[Activity] Reproduce every line of the listing below verbatim, keeping the original order.

[Information supplied]
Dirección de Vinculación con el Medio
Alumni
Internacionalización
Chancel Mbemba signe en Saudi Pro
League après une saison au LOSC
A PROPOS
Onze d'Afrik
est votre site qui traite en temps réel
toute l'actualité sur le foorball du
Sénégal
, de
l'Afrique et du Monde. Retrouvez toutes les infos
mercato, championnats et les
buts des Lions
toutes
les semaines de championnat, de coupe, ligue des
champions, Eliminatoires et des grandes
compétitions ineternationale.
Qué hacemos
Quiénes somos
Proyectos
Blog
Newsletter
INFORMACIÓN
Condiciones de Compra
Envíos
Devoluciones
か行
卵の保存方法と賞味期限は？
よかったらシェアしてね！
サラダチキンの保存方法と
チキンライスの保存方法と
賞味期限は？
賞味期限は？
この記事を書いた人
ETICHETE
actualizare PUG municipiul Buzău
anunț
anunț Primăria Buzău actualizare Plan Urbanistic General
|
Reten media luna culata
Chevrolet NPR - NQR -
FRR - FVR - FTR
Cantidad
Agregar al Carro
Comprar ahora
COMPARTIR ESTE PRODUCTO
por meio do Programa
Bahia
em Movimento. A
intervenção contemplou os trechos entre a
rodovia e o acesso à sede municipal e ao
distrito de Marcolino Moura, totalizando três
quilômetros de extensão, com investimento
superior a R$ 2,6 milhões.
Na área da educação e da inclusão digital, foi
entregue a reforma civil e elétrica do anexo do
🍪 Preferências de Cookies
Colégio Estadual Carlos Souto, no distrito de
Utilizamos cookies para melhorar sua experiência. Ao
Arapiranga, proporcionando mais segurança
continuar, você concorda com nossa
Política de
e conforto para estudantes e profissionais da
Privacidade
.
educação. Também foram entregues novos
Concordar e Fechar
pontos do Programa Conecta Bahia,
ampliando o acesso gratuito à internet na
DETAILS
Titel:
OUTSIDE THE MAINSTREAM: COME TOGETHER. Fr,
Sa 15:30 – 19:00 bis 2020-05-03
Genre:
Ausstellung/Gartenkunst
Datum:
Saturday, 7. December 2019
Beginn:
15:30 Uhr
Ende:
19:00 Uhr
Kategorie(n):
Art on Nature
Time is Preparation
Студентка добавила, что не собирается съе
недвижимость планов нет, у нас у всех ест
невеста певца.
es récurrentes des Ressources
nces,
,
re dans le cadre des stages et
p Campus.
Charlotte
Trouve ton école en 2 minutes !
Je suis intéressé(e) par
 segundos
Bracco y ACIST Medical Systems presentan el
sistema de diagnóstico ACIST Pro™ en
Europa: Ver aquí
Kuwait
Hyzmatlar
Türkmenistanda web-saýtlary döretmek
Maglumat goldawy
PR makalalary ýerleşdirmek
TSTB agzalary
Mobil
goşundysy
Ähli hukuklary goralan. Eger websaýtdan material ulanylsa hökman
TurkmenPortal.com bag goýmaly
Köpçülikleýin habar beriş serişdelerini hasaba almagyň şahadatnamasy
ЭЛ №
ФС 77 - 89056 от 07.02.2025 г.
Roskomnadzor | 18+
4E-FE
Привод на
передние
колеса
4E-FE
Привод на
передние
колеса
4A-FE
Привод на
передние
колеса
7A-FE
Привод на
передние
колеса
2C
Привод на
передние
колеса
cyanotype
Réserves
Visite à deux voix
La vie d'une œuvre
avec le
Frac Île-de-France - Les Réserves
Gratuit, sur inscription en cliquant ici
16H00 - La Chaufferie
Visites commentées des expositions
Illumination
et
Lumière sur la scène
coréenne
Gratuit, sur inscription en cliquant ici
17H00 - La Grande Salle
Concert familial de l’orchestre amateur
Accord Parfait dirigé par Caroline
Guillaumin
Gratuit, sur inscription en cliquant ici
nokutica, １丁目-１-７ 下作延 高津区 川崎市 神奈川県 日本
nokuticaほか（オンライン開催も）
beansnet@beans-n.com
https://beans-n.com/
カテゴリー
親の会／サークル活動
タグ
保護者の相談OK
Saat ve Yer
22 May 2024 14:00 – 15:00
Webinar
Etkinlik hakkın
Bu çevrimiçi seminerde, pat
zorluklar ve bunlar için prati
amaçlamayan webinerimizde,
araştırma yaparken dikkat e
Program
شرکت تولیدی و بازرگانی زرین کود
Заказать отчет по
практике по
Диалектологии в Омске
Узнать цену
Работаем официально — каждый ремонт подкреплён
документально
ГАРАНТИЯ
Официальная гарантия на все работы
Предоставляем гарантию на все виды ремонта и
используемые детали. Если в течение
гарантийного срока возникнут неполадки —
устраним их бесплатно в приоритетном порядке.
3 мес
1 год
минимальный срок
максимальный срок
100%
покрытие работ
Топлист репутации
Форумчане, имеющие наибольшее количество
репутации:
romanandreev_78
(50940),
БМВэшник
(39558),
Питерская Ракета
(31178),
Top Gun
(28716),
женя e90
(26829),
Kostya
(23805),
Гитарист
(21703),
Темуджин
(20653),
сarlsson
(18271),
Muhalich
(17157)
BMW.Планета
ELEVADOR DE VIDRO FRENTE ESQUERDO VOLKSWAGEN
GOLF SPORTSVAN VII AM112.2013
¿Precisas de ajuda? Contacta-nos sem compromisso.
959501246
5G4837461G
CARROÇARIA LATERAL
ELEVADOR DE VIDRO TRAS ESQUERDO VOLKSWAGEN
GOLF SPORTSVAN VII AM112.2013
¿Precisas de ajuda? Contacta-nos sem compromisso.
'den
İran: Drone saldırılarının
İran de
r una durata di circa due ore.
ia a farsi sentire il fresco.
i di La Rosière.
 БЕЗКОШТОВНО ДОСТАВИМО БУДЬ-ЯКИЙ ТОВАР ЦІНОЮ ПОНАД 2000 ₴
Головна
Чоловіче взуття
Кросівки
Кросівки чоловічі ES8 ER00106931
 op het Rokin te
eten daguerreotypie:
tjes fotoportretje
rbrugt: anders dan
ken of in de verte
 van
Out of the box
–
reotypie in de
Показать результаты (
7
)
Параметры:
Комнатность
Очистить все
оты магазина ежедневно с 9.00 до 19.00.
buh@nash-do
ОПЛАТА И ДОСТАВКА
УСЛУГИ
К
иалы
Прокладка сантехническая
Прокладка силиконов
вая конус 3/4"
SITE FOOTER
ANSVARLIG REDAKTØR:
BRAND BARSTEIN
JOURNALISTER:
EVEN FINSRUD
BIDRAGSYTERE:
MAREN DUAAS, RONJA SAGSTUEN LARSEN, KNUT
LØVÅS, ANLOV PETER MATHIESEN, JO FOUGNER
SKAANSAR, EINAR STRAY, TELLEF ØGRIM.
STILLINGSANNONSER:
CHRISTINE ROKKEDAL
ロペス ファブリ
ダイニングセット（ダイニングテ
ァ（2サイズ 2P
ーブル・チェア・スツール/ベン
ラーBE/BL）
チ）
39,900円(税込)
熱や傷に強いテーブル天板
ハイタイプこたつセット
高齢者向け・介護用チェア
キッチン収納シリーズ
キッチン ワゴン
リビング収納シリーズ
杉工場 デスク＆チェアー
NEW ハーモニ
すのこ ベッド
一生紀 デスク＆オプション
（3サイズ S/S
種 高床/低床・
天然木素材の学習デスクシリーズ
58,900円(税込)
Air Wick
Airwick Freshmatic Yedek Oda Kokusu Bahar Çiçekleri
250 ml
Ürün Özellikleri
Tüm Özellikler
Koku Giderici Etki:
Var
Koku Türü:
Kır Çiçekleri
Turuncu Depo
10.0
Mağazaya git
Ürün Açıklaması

[Finished exercise]
Dirección de Vinculación con el Medio
Alumni
Internacionalización
Chancel Mbemba signe en Saudi Pro
League après une saison au LOSC
A PROPOS
Onze d'Afrik
est votre site qui traite en temps réel
toute l'actualité sur le foorball du
Sénégal
, de
l'Afrique et du Monde. Retrouvez toutes les infos
mercato, championnats et les
buts des Lions
toutes
les semaines de championnat, de coupe, ligue des
champions, Eliminatoires et des grandes
compétitions ineternationale.
Qué hacemos
Quiénes somos
Proyectos
Blog
Newsletter
INFORMACIÓN
Condiciones de Compra
Envíos
Devoluciones
か行
卵の保存方法と賞味期限は？
よかったらシェアしてね！
サラダチキンの保存方法と
チキンライスの保存方法と
賞味期限は？
賞味期限は？
この記事を書いた人
ETICHETE
actualizare PUG municipiul Buzău
anunț
anunț Primăria Buzău actualizare Plan Urbanistic General
|
Reten media luna culata
Chevrolet NPR - NQR -
FRR - FVR - FTR
Cantidad
Agregar al Carro
Comprar ahora
COMPARTIR ESTE PRODUCTO
por meio do Programa
Bahia
em Movimento. A
intervenção contemplou os trechos entre a
rodovia e o acesso à sede municipal e ao
distrito de Marcolino Moura, totalizando três
quilômetros de extensão, com investimento
superior a R$ 2,6 milhões.
Na área da educação e da inclusão digital, foi
entregue a reforma civil e elétrica do anexo do
🍪 Preferências de Cookies
Colégio Estadual Carlos Souto, no distrito de
Utilizamos cookies para melhorar sua experiência. Ao
Arapiranga, proporcionando mais segurança
continuar, você concorda com nossa
Política de
e conforto para estudantes e profissionais da
Privacidade
.
educação. Também foram entregues novos
Concordar e Fechar
pontos do Programa Conecta Bahia,
ampliando o acesso gratuito à internet na
DETAILS
Titel:
OUTSIDE THE MAINSTREAM: COME TOGETHER. Fr,
Sa 15:30 – 19:00 bis 2020-05-03
Genre:
Ausstellung/Gartenkunst
Datum:
Saturday, 7. December 2019
Beginn:
15:30 Uhr
Ende:
19:00 Uhr
Kategorie(n):
Art on Nature
Time is Preparation
Студентка добавила, что не собирается съе
недвижимость планов нет, у нас у всех ест
невеста певца.
es récurrentes des Ressources
nces,
,
re dans le cadre des stages et
p Campus.
Charlotte
Trouve ton école en 2 minutes !
Je suis intéressé(e) par
 segundos
Bracco y ACIST Medical Systems presentan el
sistema de diagnóstico ACIST Pro™ en
Europa: Ver aquí
Kuwait
Hyzmatlar
Türkmenistanda web-saýtlary döretmek
Maglumat goldawy
PR makalalary ýerleşdirmek
TSTB agzalary
Mobil
goşundysy
Ähli hukuklary goralan. Eger websaýtdan material ulanylsa hökman
TurkmenPortal.com bag goýmaly
Köpçülikleýin habar beriş serişdelerini hasaba almagyň şahadatnamasy
ЭЛ №
ФС 77 - 89056 от 07.02.2025 г.
Roskomnadzor | 18+
4E-FE
Привод на
передние
колеса
4E-FE
Привод на
передние
колеса
4A-FE
Привод на
передние
колеса
7A-FE
Привод на
передние
колеса
2C
Привод на
передние
колеса
cyanotype
Réserves
Visite à deux voix
La vie d'une œuvre
avec le
Frac Île-de-France - Les Réserves
Gratuit, sur inscription en cliquant ici
16H00 - La Chaufferie
Visites commentées des expositions
Illumination
et
Lumière sur la scène
coréenne
Gratuit, sur inscription en cliquant ici
17H00 - La Grande Salle
Concert familial de l’orchestre amateur
Accord Parfait dirigé par Caroline
Guillaumin
Gratuit, sur inscription en cliquant ici
nokutica, １丁目-１-７ 下作延 高津区 川崎市 神奈川県 日本
nokuticaほか（オンライン開催も）
beansnet@beans-n.com
https://beans-n.com/
カテゴリー
親の会／サークル活動
タグ
保護者の相談OK
Saat ve Yer
22 May 2024 14:00 – 15:00
Webinar
Etkinlik hakkın
Bu çevrimiçi seminerde, pat
zorluklar ve bunlar için prati
amaçlamayan webinerimizde,
araştırma yaparken dikkat e
Program
شرکت تولیدی و بازرگانی زرین کود
Заказать отчет по
практике по
Диалектологии в Омске
Узнать цену
Работаем официально — каждый ремонт подкреплён
документально
ГАРАНТИЯ
Официальная гарантия на все работы
Предоставляем гарантию на все виды ремонта и
используемые детали. Если в течение
гарантийного срока возникнут неполадки —
устраним их бесплатно в приоритетном порядке.
3 мес
1 год
минимальный срок
максимальный срок
100%
покрытие работ
Топлист репутации
Форумчане, имеющие наибольшее количество
репутации:
romanandreev_78
(50940),
БМВэшник
(39558),
Питерская Ракета
(31178),
Top Gun
(28716),
женя e90
(26829),
Kostya
(23805),
Гитарист
(21703),
Темуджин
(20653),
сarlsson
(18271),
Muhalich
(17157)
BMW.Планета
ELEVADOR DE VIDRO FRENTE ESQUERDO VOLKSWAGEN
GOLF SPORTSVAN VII AM112.2013
¿Precisas de ajuda? Contacta-nos sem compromisso.
959501246
5G4837461G
CARROÇARIA LATERAL
ELEVADOR DE VIDRO TRAS ESQUERDO VOLKSWAGEN
GOLF SPORTSVAN VII AM112.2013
¿Precisas de ajuda? Contacta-nos sem compromisso.
'den
İran: Drone saldırılarının
İran de
r una durata di circa due ore.
ia a farsi sentire il fresco.
i di La Rosière.
 БЕЗКОШТОВНО ДОСТАВИМО БУДЬ-ЯКИЙ ТОВАР ЦІНОЮ ПОНАД 2000 ₴
Головна
Чоловіче взуття
Кросівки
Кросівки чоловічі ES8 ER00106931
 op het Rokin te
eten daguerreotypie:
tjes fotoportretje
rbrugt: anders dan
ken of in de verte
 van
Out of the box
–
reotypie in de
Показать результаты (
7
)
Параметры:
Комнатность
Очистить все
оты магазина ежедневно с 9.00 до 19.00.
buh@nash-do
ОПЛАТА И ДОСТАВКА
УСЛУГИ
К
иалы
Прокладка сантехническая
Прокладка силиконов
вая конус 3/4"
SITE FOOTER
ANSVARLIG REDAKTØR:
BRAND BARSTEIN
JOURNALISTER:
EVEN FINSRUD
BIDRAGSYTERE:
MAREN DUAAS, RONJA SAGSTUEN LARSEN, KNUT
LØVÅS, ANLOV PETER MATHIESEN, JO FOUGNER
SKAANSAR, EINAR STRAY, TELLEF ØGRIM.
STILLINGSANNONSER:
CHRISTINE ROKKEDAL
ロペス ファブリ
ダイニングセット（ダイニングテ
ァ（2サイズ 2P
ーブル・チェア・スツール/ベン
ラーBE/BL）
チ）
39,900円(税込)
熱や傷に強いテーブル天板
ハイタイプこたつセット
高齢者向け・介護用チェア
キッチン収納シリーズ
キッチン ワゴン
リビング収納シリーズ
杉工場 デスク＆チェアー
NEW ハーモニ
すのこ ベッド
一生紀 デスク＆オプション
（3サイズ S/S
種 高床/低床・
天然木素材の学習デスクシリーズ
58,900円(税込)
Air Wick
Airwick Freshmatic Yedek Oda Kokusu Bahar Çiçekleri
250 ml
Ürün Özellikleri
Tüm Özellikler
Koku Giderici Etki:
Var
Koku Türü:
Kır Çiçekleri
Turuncu Depo
10.0
Mağazaya git
Ürün Açıklaması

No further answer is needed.